Главное, что она нашлась, Перышко эта! Внизу она, и Тверской ее уже нащупал, повздорил с бабой. Ха! Не страшно. Другое дело, что нырять придется…
Я задумался и сам не заметил, как задремал, вслушиваясь, как туда-сюда носится по лестницам охрана, шипят и бьют хвостами по решеткам вурдалаки.
И только одна мысль мне, кажется, даже снилась — так застряла в сознании: мы здесь, чтобы найти маяк. Стержень, так выглядел предыдущий. Неужели маяк там, на дне затопленных проходов? Тогда понятно, почему Тверской согласился нырять, почему идет на такой риск — верит, что это игра в угадайку. Нельзя его пускать! Надо плыть самому, все же у меня чутье получше.
Пронесло — вот первое, что я подумал, когда проснулся оттого, что по решетке прошлась дубинка. Разносили еду. В животе не то что было пусто, его сводило судорогой. Раскалывалась голова, и во рту пересохло. Пальцы на порезанной руке опухли, а во сне, когда я неосторожно повернулся, алмазная пластинка распорола карман брюк. Хорошо, что бедро не проткнула.
Итак, ночь прошла, а я все еще жив и мои воспоминания при мне, я в здравом уме и хорошей памяти.
Бартик на время сна перебрался к себе в нору, но как он уходил, я уже не помнил — усталость сделала свое дело, запутала мысли и внезапно усыпила. Так даже лучше, я хоть немного отдохнул. Перед тем, что меня ждет впереди — не лишнее.
Набрав воды, справив нужду и умывшись водой из автомата, я разделся по пояс и тщательно стер разводы крови от царапин и порезов, обтерся, даже через носовые фильтры ощущая, что этого будет недостаточно. Потом одним махом проглотил скользкую белковую бурду, даже не думая о том, что ем. Спустя местные сутки мне было уже решительно все равно, что есть, лишь бы насытиться.

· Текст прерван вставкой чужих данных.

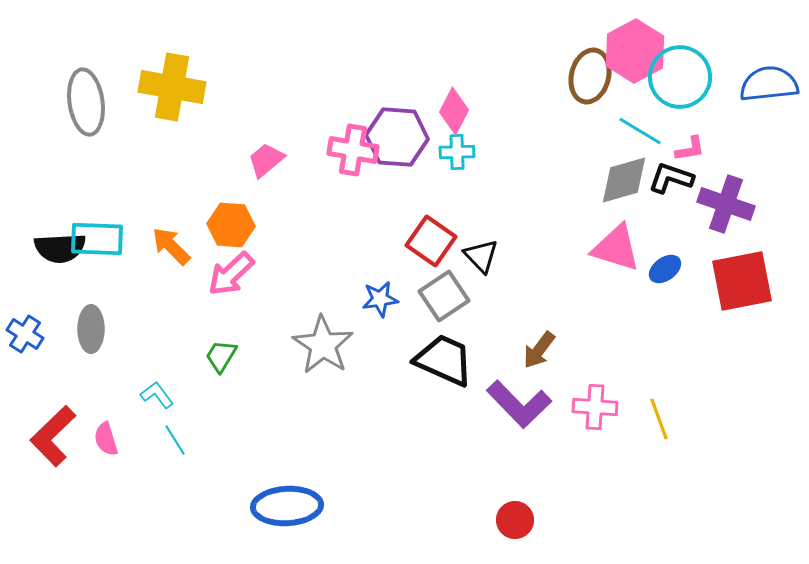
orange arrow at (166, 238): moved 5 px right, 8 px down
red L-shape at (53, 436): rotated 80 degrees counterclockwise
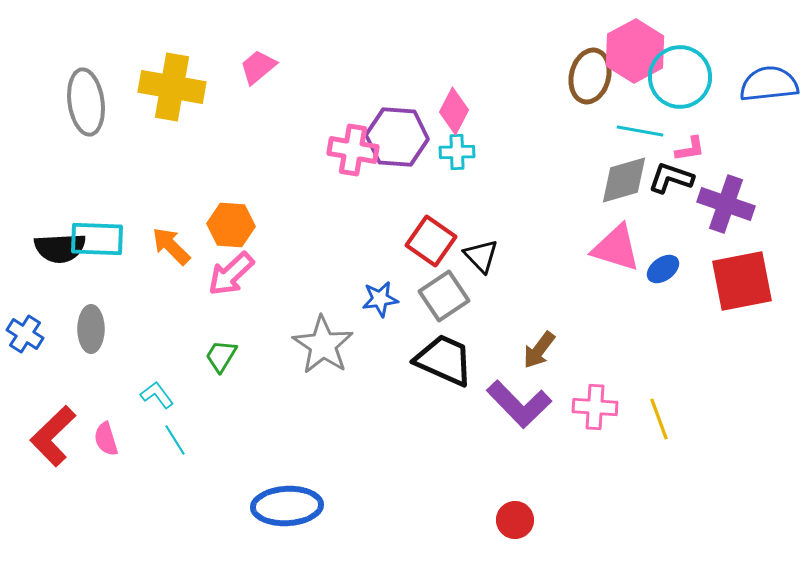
cyan line at (640, 131): rotated 21 degrees counterclockwise
pink trapezoid at (266, 160): moved 8 px left, 93 px up
blue ellipse at (665, 269): moved 2 px left
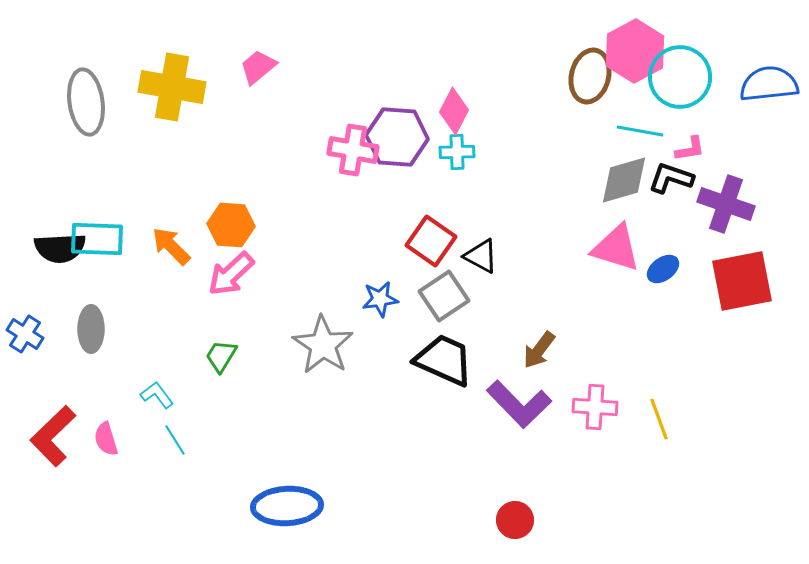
black triangle at (481, 256): rotated 18 degrees counterclockwise
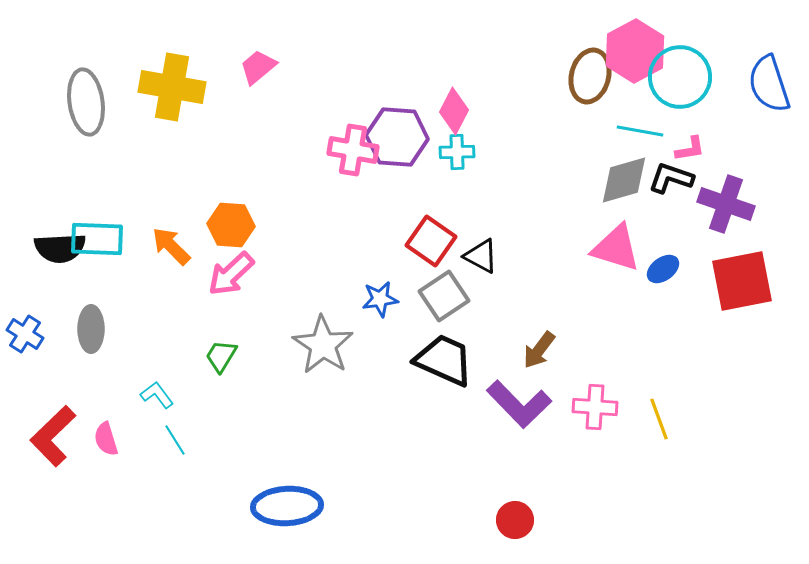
blue semicircle at (769, 84): rotated 102 degrees counterclockwise
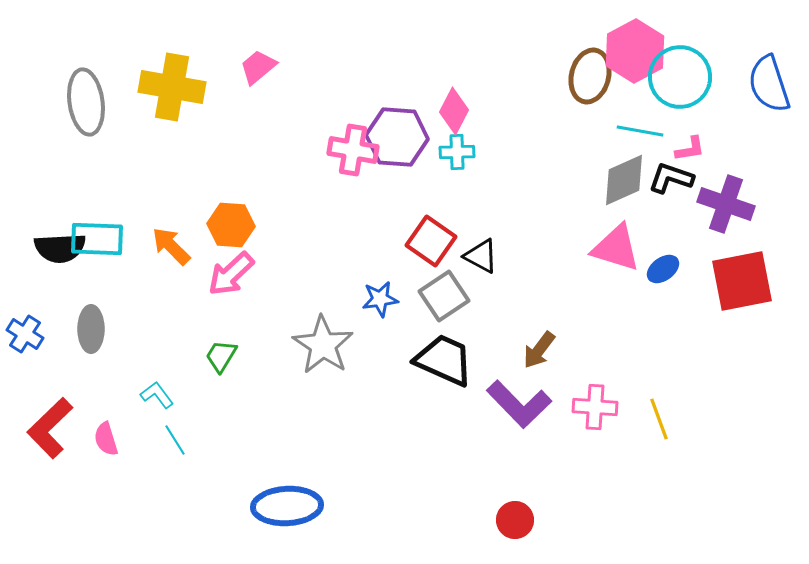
gray diamond at (624, 180): rotated 8 degrees counterclockwise
red L-shape at (53, 436): moved 3 px left, 8 px up
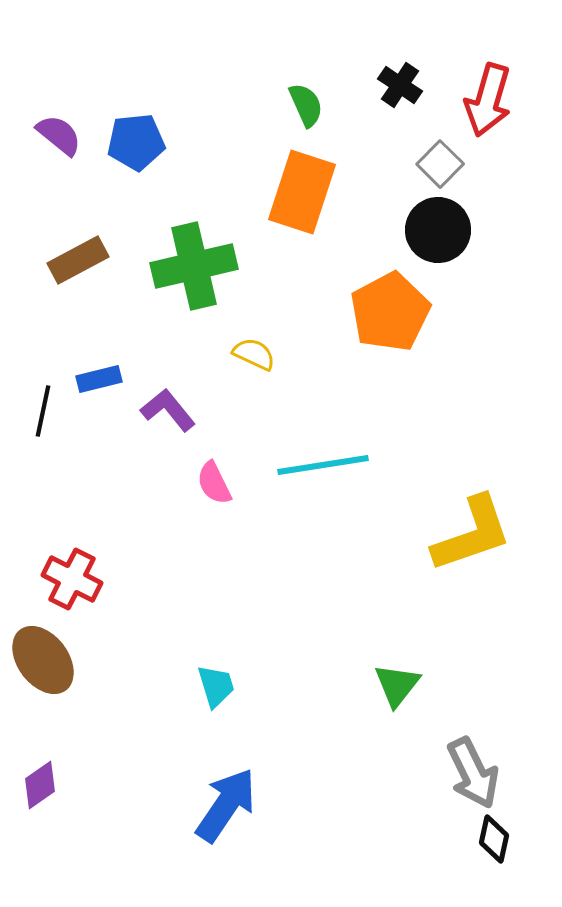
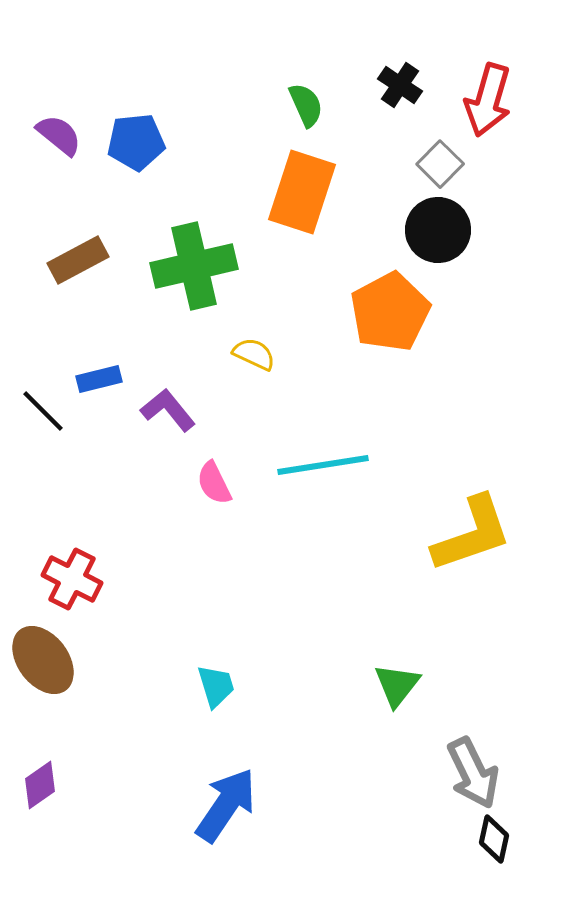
black line: rotated 57 degrees counterclockwise
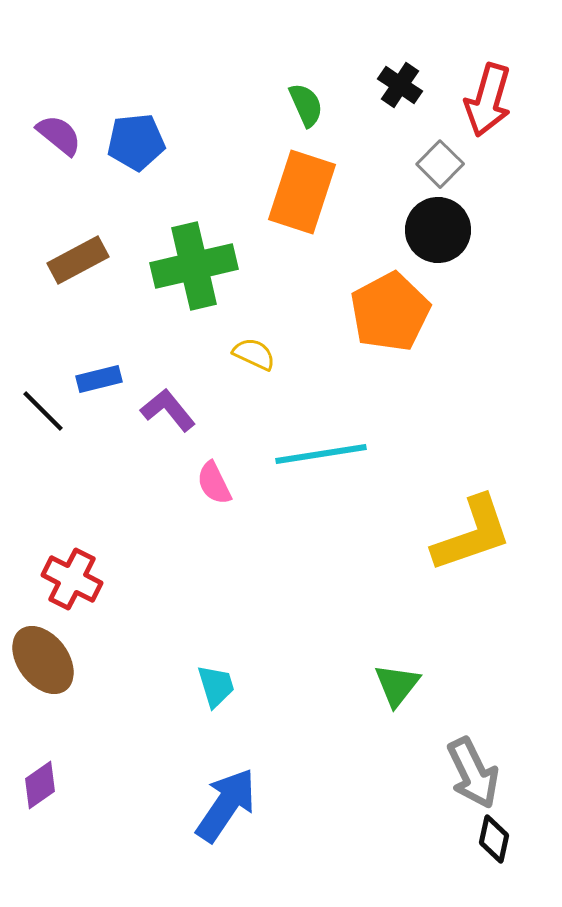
cyan line: moved 2 px left, 11 px up
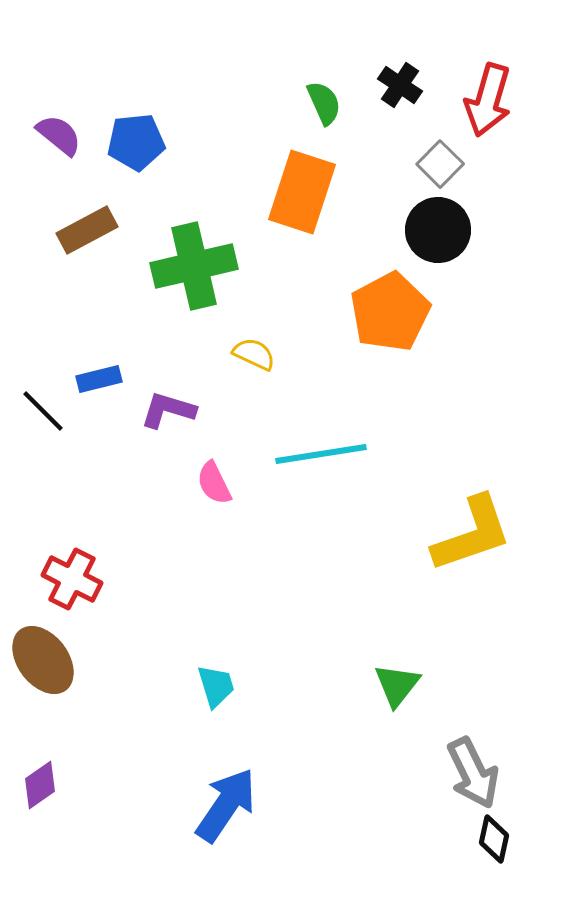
green semicircle: moved 18 px right, 2 px up
brown rectangle: moved 9 px right, 30 px up
purple L-shape: rotated 34 degrees counterclockwise
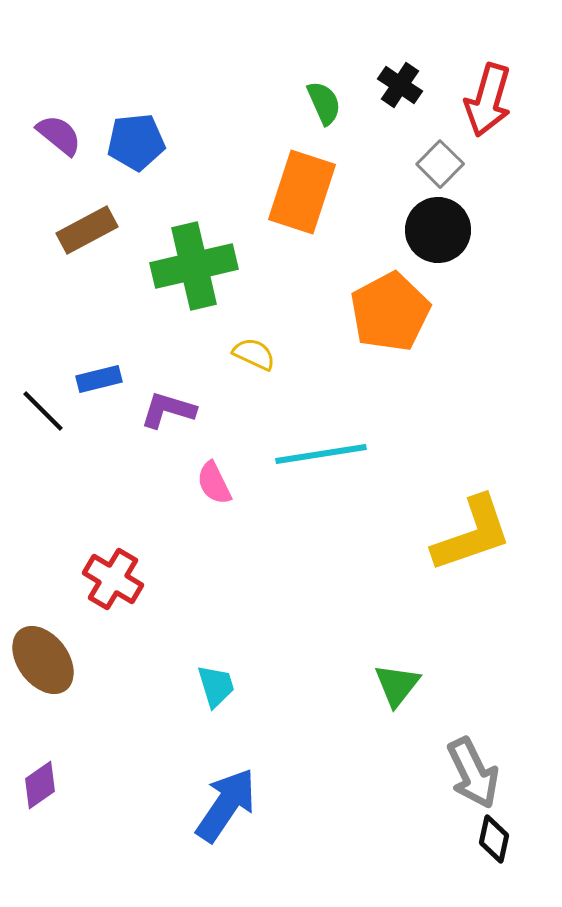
red cross: moved 41 px right; rotated 4 degrees clockwise
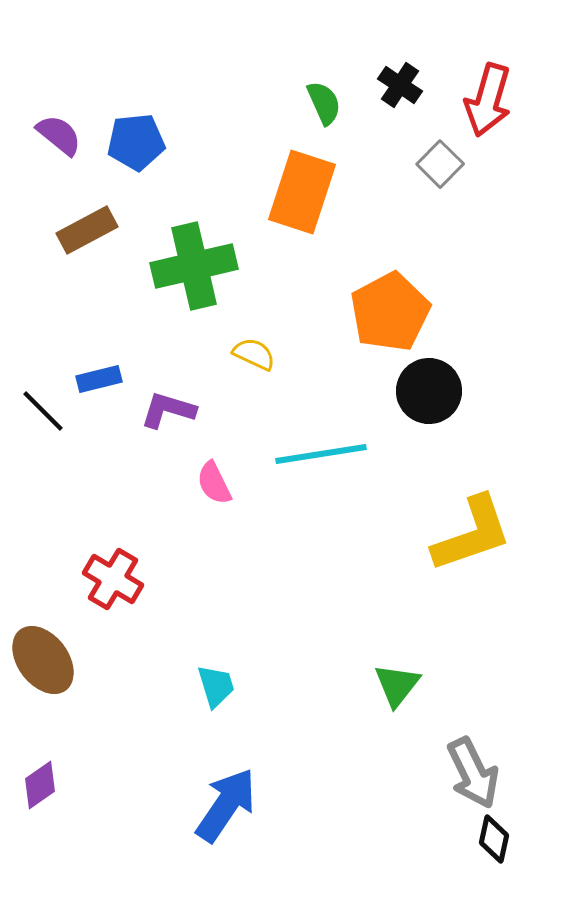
black circle: moved 9 px left, 161 px down
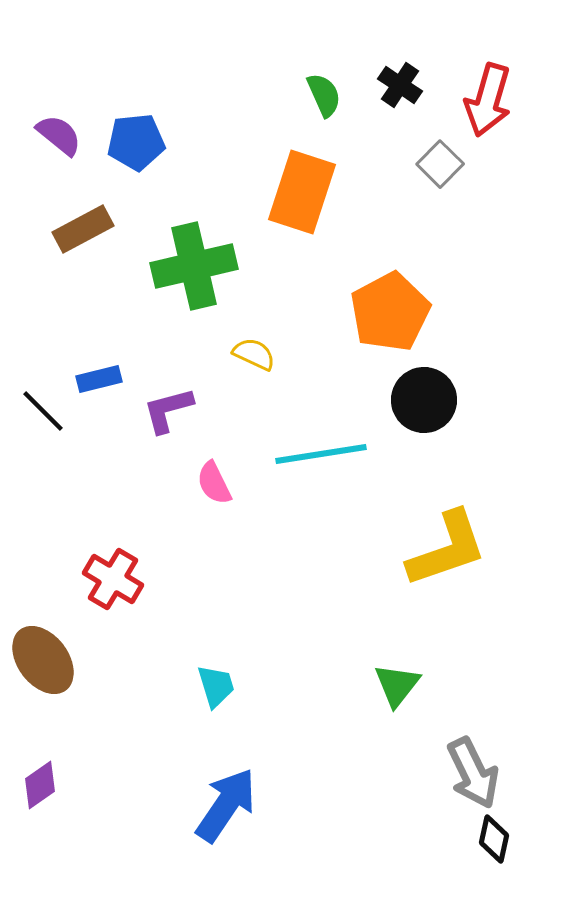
green semicircle: moved 8 px up
brown rectangle: moved 4 px left, 1 px up
black circle: moved 5 px left, 9 px down
purple L-shape: rotated 32 degrees counterclockwise
yellow L-shape: moved 25 px left, 15 px down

В мечтах весь последующий день у меня была самая обычная растворимая таблетка аспирина, медленно и с шипением опускающаяся в стакане прохладной воды. Я видел, будто наяву, пузырьки, лентой разворачивающиеся в воде и оседающие на стенках. Грохот бурильной установки сводил с ума, виски ломило и снова хотелось убить Петро, который стоял над душой и сверлил мою спину взглядом через защитный щиток своего шлема. Постоянное напряжение, в котором я пребывал, закрывая свой разум от его телепатии, истощало силы и усиливало головную боль.
Петро с особым удовольствием развлекал меня рассказами, как Тверского вчера били до полусмерти и охранники, мстящие за своего убитого, и заключенные, которые не упустили своего шанса сразу же приспособить его к делу. Я слушал и старался оставаться равнодушным, потому что прекрасно понимал, зачем все это мне рассказывает надсмотрщик: вспыли я, разозлись, и он с легкостью залезет в мою голову, покопается там, поймет, что я видел накануне. Уверен, меры против этих знаний не заставят себя ждать. Во-первых, узнав тайну, Петро приобщится к большим деньгам, которые комендант непременно выручит на сделке по продаже оружия (если не побоится за собственную жизнь, что вряд ли: владея телепатией, можно в принципе не опасаться, что тебя обведут вокруг пальца), а во-вторых, получит возможность уничтожить меня одним махом.
За нерасторопность я несколько раз схлопотал от Петро электроразрядником в бок, что ни в коем разе не способствовало улучшению настроения, и этот день тянулся, тянулся для меня нескончаемо, мучительно долго. Когда же закончилось выверенное время и надсмотрщик убухал своими гигантскими сапожищами по коридору, я метнулся к камерам, с нетерпением ожидая Бартика.